» Assignment:
In the entries below, find the line with "Additional States" and the line with "Once the node". Reproduce those two lines and every line between them exactly, and nothing more.
/---
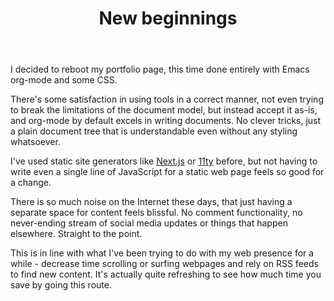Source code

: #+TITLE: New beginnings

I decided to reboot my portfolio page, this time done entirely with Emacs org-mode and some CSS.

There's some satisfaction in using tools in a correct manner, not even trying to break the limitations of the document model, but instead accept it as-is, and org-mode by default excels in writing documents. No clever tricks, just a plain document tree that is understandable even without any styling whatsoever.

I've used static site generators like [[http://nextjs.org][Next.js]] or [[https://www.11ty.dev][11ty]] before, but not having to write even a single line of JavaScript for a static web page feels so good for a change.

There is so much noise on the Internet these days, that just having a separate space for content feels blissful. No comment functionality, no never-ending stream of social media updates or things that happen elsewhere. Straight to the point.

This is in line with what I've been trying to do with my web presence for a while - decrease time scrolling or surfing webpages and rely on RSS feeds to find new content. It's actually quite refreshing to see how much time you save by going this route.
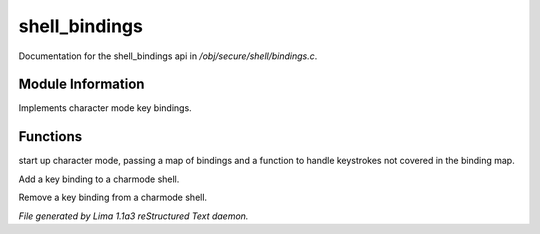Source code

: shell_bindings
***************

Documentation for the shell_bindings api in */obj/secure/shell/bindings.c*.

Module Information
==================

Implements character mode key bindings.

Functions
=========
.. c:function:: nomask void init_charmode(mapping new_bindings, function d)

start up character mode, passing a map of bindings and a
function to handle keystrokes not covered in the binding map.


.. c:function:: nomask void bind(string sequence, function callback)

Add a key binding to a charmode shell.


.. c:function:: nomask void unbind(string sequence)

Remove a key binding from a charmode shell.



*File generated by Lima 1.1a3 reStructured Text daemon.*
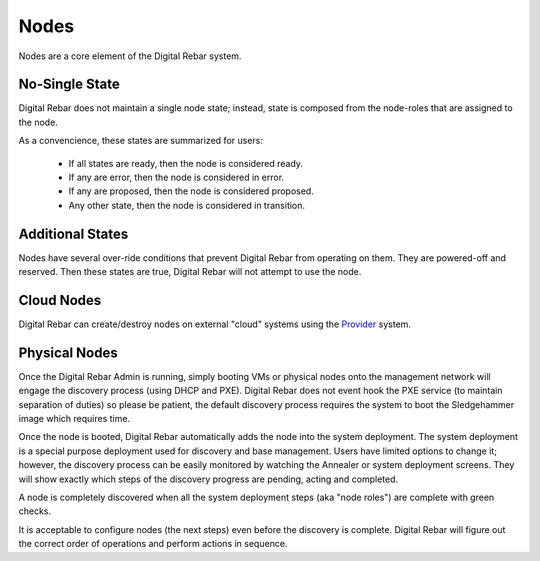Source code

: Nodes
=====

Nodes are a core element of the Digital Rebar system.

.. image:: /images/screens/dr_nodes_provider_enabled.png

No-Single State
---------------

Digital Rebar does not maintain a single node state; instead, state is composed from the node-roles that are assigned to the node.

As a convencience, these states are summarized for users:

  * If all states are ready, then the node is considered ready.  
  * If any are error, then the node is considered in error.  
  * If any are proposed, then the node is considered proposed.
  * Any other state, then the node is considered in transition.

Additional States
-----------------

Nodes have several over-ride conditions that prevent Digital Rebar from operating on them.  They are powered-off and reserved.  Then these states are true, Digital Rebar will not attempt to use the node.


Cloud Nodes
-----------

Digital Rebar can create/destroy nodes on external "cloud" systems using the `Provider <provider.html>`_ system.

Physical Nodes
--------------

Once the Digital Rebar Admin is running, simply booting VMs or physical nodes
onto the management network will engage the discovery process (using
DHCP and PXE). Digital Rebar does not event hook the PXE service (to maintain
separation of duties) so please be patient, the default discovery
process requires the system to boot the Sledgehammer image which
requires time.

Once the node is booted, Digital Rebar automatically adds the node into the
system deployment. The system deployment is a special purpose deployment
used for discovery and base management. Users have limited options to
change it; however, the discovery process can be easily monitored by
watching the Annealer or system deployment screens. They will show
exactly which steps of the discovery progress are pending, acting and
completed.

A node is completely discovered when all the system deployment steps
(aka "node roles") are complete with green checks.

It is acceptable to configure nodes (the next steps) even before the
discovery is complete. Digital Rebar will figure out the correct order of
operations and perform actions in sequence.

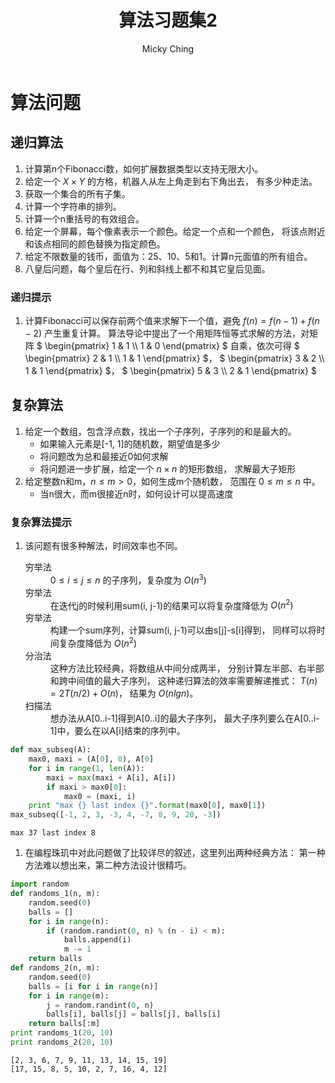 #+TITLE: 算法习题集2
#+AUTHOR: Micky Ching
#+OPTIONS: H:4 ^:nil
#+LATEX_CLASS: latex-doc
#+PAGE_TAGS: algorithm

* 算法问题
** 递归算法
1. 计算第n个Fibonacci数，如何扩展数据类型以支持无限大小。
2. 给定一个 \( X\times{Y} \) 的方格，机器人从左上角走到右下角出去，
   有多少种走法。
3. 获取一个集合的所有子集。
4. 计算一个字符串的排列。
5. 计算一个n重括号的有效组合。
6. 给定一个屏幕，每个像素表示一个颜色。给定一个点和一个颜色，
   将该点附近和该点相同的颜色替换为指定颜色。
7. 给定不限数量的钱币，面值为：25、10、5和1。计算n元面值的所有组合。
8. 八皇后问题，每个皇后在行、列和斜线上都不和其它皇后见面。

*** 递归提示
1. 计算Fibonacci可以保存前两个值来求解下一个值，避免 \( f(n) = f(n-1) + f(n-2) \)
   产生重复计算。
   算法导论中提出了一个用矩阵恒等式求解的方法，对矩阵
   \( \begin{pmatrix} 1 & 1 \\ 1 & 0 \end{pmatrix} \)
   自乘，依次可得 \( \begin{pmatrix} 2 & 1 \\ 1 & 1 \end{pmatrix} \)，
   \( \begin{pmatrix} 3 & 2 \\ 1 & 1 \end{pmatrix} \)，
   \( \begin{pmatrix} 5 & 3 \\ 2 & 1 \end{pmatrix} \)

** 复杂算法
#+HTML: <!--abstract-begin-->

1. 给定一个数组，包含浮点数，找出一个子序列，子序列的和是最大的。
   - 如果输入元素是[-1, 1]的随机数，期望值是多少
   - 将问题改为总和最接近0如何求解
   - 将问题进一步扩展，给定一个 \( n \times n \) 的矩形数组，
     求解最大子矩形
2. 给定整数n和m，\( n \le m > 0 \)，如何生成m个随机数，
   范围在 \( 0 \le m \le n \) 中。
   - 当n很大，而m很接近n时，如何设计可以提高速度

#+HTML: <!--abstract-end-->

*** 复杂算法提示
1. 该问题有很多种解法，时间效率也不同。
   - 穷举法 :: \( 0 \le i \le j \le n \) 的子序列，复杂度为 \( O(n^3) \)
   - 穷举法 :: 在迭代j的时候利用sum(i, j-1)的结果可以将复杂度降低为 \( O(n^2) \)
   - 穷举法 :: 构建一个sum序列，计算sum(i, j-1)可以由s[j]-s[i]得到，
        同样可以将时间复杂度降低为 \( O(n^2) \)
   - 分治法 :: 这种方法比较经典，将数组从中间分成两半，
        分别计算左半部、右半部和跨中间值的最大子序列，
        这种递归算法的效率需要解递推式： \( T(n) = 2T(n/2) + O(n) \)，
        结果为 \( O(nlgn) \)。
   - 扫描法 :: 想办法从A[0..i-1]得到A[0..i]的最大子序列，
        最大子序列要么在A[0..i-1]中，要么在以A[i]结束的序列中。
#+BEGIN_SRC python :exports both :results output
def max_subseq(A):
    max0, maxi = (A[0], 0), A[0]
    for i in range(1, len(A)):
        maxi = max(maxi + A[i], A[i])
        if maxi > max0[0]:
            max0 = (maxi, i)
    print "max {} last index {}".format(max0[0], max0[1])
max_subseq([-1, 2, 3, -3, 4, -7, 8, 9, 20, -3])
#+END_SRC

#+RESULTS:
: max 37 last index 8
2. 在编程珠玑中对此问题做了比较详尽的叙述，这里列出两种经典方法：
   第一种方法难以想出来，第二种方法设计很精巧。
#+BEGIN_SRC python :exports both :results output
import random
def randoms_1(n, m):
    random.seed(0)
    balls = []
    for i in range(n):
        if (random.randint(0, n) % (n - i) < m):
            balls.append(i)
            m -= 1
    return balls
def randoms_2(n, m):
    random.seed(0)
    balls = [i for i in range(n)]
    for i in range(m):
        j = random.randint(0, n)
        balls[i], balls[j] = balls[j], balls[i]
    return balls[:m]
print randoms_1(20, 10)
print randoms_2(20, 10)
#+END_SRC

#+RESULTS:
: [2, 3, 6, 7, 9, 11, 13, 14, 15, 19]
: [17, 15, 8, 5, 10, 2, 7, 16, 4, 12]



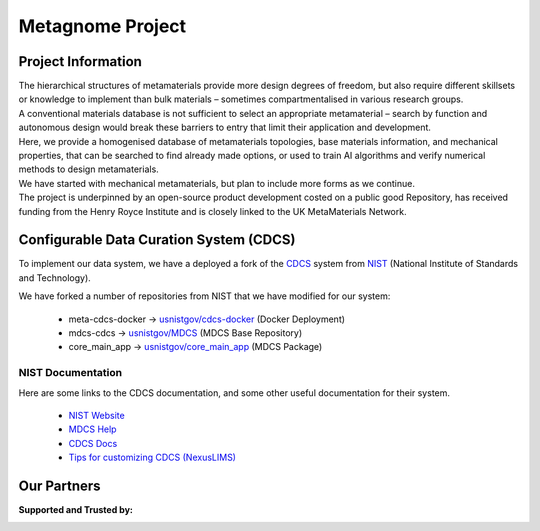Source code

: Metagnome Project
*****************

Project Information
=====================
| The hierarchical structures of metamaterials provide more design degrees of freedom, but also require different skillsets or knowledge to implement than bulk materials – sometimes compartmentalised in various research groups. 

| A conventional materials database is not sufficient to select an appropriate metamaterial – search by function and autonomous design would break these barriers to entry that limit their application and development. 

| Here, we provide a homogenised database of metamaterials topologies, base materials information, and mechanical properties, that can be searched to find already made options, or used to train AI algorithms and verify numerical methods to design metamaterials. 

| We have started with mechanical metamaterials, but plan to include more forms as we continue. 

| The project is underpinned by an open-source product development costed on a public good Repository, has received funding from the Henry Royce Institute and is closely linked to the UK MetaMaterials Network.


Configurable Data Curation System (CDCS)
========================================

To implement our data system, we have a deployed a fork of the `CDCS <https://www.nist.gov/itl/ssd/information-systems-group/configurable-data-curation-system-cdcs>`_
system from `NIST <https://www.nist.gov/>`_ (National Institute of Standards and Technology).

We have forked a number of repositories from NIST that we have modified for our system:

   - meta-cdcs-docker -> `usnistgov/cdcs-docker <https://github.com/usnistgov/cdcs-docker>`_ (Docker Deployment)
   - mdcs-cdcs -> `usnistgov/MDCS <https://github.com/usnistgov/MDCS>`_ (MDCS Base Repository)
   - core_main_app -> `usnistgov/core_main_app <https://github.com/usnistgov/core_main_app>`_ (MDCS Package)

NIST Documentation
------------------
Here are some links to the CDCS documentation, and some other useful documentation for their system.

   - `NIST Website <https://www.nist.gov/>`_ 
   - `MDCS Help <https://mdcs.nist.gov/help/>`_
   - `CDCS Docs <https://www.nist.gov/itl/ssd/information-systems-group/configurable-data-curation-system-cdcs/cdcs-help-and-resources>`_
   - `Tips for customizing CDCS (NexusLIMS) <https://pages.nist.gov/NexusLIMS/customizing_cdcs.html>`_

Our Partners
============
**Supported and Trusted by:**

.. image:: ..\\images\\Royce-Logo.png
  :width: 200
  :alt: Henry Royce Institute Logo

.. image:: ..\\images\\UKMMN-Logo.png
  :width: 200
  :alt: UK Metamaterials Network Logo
\---
/---
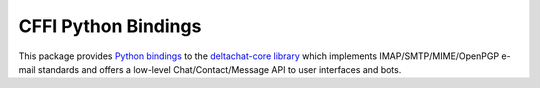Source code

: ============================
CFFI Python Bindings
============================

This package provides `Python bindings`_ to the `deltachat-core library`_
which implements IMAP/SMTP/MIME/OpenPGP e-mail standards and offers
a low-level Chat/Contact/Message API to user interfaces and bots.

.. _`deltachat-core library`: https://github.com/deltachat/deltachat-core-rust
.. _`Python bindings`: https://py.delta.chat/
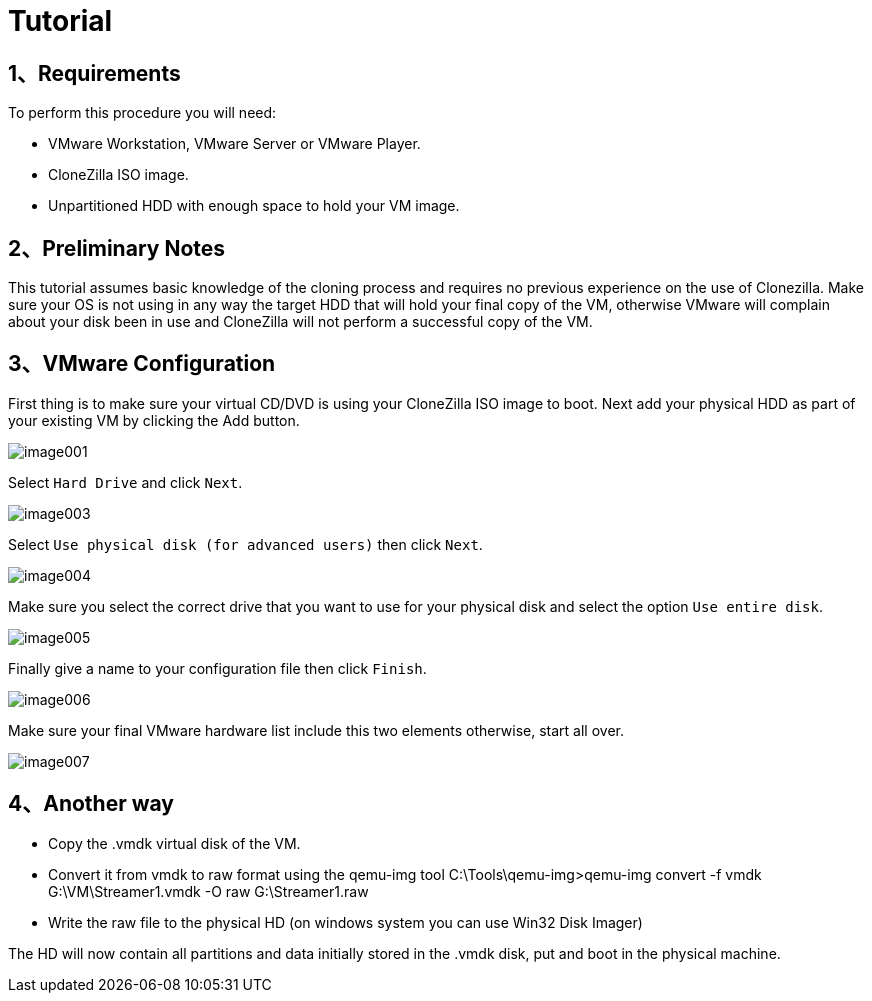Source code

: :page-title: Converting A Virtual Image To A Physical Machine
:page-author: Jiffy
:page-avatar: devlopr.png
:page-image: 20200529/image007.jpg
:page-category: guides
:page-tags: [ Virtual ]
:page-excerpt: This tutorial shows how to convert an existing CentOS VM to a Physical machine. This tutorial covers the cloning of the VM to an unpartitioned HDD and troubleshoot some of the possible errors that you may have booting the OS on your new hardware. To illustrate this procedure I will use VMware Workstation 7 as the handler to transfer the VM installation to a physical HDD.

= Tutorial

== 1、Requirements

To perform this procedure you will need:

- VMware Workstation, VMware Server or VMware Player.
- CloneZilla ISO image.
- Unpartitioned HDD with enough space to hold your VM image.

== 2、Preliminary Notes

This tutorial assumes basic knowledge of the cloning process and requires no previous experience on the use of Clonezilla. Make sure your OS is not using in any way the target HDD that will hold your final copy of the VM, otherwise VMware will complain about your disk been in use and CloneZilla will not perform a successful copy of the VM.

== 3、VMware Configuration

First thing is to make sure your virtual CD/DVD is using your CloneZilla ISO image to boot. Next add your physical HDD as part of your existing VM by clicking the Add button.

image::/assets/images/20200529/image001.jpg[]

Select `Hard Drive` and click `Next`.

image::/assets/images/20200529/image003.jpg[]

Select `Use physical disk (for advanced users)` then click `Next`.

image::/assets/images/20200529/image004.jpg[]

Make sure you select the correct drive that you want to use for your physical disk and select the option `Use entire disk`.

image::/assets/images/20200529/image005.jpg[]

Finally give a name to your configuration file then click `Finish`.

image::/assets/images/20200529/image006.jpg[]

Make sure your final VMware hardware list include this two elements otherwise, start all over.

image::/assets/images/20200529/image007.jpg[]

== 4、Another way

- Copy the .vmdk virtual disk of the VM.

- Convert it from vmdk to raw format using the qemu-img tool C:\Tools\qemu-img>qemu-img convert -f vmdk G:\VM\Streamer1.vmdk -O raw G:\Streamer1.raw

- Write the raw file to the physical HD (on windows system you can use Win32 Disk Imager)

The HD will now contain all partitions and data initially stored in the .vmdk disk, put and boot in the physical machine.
\---
/---
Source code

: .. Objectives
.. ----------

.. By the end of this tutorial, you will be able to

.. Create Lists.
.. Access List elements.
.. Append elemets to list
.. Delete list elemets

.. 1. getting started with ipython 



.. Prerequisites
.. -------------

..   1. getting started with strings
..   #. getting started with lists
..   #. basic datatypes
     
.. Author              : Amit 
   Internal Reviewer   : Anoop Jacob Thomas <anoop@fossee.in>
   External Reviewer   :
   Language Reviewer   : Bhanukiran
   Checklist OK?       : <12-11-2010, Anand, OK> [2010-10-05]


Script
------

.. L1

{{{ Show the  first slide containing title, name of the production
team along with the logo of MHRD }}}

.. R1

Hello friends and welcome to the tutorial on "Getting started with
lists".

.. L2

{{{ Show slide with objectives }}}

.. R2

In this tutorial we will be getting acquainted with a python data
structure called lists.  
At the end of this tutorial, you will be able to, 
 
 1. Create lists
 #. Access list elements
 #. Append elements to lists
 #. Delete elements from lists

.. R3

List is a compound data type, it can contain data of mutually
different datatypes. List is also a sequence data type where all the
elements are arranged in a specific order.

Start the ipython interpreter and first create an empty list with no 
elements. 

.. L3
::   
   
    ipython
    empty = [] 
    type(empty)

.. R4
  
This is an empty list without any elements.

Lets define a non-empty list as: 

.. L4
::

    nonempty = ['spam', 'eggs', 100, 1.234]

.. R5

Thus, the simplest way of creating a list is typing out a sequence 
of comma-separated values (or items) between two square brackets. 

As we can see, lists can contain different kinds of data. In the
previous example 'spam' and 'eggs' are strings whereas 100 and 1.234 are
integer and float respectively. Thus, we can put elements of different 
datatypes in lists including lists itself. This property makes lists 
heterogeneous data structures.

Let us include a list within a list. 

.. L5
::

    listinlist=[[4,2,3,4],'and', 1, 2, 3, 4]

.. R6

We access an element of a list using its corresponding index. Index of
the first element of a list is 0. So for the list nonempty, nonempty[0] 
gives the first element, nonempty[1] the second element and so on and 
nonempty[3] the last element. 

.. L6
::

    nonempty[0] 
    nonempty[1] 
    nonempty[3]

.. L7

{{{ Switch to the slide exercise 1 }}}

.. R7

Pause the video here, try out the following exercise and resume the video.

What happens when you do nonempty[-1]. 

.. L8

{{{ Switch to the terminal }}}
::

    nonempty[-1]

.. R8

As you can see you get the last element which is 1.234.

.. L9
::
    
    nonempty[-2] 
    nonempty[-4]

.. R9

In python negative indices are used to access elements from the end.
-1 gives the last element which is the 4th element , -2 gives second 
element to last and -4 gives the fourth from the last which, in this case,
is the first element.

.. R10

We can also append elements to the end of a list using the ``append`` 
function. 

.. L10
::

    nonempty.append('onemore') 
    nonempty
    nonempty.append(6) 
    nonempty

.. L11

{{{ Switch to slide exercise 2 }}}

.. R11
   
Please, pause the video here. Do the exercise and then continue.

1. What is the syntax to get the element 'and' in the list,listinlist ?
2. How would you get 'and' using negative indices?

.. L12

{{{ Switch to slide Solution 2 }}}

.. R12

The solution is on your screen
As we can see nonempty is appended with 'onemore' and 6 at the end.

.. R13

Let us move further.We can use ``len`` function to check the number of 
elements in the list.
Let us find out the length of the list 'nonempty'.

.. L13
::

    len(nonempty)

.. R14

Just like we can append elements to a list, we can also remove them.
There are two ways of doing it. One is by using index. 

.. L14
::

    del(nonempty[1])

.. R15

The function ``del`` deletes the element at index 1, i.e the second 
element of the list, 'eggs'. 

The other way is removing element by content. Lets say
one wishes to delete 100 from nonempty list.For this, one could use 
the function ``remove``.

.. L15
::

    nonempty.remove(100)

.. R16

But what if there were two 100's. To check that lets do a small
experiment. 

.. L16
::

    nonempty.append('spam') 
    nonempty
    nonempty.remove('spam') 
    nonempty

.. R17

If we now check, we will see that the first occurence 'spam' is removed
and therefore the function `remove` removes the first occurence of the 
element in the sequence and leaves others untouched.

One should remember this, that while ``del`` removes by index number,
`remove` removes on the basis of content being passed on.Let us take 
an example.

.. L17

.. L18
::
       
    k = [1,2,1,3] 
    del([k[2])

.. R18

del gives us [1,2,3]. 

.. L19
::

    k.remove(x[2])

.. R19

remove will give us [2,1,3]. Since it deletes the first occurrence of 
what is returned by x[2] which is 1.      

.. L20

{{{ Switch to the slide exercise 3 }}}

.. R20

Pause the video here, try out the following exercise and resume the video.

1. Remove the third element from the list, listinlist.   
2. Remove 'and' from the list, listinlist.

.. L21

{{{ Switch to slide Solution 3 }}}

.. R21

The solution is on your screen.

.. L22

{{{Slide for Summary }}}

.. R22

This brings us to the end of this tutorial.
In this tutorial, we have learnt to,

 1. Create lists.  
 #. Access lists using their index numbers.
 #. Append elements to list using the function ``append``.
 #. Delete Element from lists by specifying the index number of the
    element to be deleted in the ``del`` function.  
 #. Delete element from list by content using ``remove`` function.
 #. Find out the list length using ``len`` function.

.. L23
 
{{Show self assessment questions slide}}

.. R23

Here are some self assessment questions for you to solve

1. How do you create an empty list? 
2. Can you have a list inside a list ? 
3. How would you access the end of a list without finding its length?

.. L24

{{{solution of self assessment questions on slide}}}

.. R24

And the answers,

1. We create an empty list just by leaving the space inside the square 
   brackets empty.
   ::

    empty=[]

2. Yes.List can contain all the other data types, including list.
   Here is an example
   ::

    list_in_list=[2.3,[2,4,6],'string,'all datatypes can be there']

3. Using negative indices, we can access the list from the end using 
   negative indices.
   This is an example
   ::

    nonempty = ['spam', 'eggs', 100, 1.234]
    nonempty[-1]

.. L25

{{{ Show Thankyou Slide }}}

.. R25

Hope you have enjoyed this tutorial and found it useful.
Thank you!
\---
» Response box:
Additional States
-----------------

Nodes have several over-ride conditions that prevent Digital Rebar from operating on them.  They are powered-off and reserved.  Then these states are true, Digital Rebar will not attempt to use the node.


Cloud Nodes
-----------

Digital Rebar can create/destroy nodes on external "cloud" systems using the `Provider <provider.html>`_ system.

Physical Nodes
--------------

Once the Digital Rebar Admin is running, simply booting VMs or physical nodes
onto the management network will engage the discovery process (using
DHCP and PXE). Digital Rebar does not event hook the PXE service (to maintain
separation of duties) so please be patient, the default discovery
process requires the system to boot the Sledgehammer image which
requires time.

Once the node is booted, Digital Rebar automatically adds the node into the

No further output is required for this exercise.